Miskatonic University Press

The Fall of the Sparrow


From The Fall of the Sparrow (1955) by Nigel Balchin. This scene happens in 1935 in England; the narrator is talking to people going to protest the British Union of Fascists.

Leah sat up and said, “Listen …” and then paused and closed her eyes again. There was a moment’s silence. Then she said quietly, “It’s like this. The Fascists go down there every Sunday, and a good many week days as well. They choose the places where they know there are a lot of Jewish people. They get up and they preach hatred of the Jews, and all that crazy Hitler stuff about their being responsible for everything. If a Jewish person passes he’s insulted, and if he says a word in protest he’s manhandled. Or she, if it’s a woman. Of the people listening, ninety per cent don’t agree with what’s being said. But they’re not organized and the Fascists are. People aren’t going to risk being knocked about. So they keep quiet and let the Fascists talk.”

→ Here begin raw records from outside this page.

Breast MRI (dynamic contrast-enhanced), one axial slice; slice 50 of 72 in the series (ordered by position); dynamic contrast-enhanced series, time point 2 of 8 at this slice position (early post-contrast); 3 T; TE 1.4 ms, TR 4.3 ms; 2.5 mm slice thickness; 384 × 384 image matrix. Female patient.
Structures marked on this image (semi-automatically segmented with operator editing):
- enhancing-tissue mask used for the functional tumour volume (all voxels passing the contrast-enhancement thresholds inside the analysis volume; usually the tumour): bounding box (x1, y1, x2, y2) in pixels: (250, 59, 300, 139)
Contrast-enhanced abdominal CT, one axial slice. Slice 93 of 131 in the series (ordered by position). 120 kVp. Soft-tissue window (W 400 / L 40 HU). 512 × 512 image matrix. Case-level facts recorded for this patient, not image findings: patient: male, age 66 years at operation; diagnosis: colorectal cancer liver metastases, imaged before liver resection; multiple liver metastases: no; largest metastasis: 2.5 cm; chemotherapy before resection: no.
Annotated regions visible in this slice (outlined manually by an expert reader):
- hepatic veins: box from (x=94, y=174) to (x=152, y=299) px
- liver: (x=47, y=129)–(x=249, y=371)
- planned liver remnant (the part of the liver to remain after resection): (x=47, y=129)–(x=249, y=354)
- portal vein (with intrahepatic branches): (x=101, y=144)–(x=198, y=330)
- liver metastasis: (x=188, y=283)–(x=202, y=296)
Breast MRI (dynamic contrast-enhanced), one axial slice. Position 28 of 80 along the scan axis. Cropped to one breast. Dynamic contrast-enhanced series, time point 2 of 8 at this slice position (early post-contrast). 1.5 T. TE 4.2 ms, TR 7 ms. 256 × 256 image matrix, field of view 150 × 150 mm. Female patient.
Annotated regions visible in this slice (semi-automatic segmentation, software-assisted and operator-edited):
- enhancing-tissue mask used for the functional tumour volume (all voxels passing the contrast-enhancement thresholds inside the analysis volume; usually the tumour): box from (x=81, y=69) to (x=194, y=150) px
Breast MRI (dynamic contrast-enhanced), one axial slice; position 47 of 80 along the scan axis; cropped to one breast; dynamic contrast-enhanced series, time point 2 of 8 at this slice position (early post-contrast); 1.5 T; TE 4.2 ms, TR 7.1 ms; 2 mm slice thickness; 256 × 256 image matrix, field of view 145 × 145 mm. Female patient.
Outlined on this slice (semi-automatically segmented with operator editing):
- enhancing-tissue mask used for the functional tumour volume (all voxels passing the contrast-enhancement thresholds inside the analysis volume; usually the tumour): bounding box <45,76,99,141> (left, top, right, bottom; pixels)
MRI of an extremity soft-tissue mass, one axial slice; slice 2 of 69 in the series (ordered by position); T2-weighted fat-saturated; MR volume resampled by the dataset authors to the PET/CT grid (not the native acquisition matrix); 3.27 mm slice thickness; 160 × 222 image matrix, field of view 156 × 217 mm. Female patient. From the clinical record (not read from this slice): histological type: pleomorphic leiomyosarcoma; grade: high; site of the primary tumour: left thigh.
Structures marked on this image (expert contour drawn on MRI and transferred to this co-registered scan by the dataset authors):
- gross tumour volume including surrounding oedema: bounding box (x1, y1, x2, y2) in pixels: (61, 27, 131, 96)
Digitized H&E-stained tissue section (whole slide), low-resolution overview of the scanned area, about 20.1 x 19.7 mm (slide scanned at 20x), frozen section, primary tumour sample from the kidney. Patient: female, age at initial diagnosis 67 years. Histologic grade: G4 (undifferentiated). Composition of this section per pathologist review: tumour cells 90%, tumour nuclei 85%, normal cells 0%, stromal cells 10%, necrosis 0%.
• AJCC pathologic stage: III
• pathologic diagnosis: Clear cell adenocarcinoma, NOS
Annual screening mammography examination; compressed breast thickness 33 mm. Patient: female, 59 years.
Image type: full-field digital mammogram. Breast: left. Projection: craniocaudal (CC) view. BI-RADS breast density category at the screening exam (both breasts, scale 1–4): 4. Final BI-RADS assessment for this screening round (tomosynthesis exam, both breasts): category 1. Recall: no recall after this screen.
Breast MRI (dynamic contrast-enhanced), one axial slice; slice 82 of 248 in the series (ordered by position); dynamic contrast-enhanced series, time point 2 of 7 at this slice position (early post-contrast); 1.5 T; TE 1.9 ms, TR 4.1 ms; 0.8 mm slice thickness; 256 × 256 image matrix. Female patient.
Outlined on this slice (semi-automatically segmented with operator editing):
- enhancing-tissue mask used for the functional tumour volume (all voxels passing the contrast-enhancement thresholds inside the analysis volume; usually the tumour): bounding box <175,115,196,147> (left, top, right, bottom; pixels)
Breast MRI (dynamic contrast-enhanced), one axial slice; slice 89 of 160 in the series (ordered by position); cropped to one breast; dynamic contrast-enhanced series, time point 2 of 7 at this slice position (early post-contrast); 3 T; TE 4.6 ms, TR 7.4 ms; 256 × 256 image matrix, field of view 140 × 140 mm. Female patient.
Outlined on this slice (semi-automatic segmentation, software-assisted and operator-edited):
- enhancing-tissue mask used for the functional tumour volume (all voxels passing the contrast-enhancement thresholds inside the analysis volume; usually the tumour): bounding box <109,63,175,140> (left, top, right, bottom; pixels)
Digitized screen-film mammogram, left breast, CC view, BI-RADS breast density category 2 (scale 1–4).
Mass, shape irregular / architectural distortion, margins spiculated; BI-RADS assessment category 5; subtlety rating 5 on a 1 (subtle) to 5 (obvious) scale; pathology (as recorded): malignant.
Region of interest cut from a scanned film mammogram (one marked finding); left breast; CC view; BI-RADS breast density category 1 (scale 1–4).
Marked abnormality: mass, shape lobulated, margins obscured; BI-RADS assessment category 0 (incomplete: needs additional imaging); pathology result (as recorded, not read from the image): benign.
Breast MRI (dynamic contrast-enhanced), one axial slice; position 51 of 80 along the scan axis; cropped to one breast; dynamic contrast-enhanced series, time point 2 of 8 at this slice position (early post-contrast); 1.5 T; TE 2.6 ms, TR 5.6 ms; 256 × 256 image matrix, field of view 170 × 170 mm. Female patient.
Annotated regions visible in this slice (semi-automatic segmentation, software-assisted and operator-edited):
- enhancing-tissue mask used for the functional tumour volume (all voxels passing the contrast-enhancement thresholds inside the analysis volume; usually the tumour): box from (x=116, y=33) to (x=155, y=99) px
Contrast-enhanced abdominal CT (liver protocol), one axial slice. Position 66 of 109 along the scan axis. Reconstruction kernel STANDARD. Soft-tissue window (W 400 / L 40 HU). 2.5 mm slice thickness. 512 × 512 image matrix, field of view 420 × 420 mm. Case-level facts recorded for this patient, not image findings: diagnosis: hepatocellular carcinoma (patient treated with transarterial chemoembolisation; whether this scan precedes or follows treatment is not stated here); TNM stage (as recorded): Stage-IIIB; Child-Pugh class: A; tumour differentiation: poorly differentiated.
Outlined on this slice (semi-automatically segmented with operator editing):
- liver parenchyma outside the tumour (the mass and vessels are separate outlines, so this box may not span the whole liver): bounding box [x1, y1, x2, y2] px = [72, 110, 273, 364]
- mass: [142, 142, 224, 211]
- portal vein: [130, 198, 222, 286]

I said, “But if they don’t agree …”

“Wait a minute. By the time this has happened week after week and the people see that no one stands up to the Fascists, they begin to think that nobody can—that it’s all hopeless. And since everybody likes to be on the winning side they begin to wonder whether the safest thing isn’t to start wearing a black shirt themselves. See?”

Jason said, “It’s a bluff, you see, Henry. Of course Fascism always is. After all, Mussolini’s march on Rome …”

“It’s a bluff,” Leah said curtly. “But it’s a bluff that’s got to be called everywhere, every time it’s tried. Every time. Everywhere.”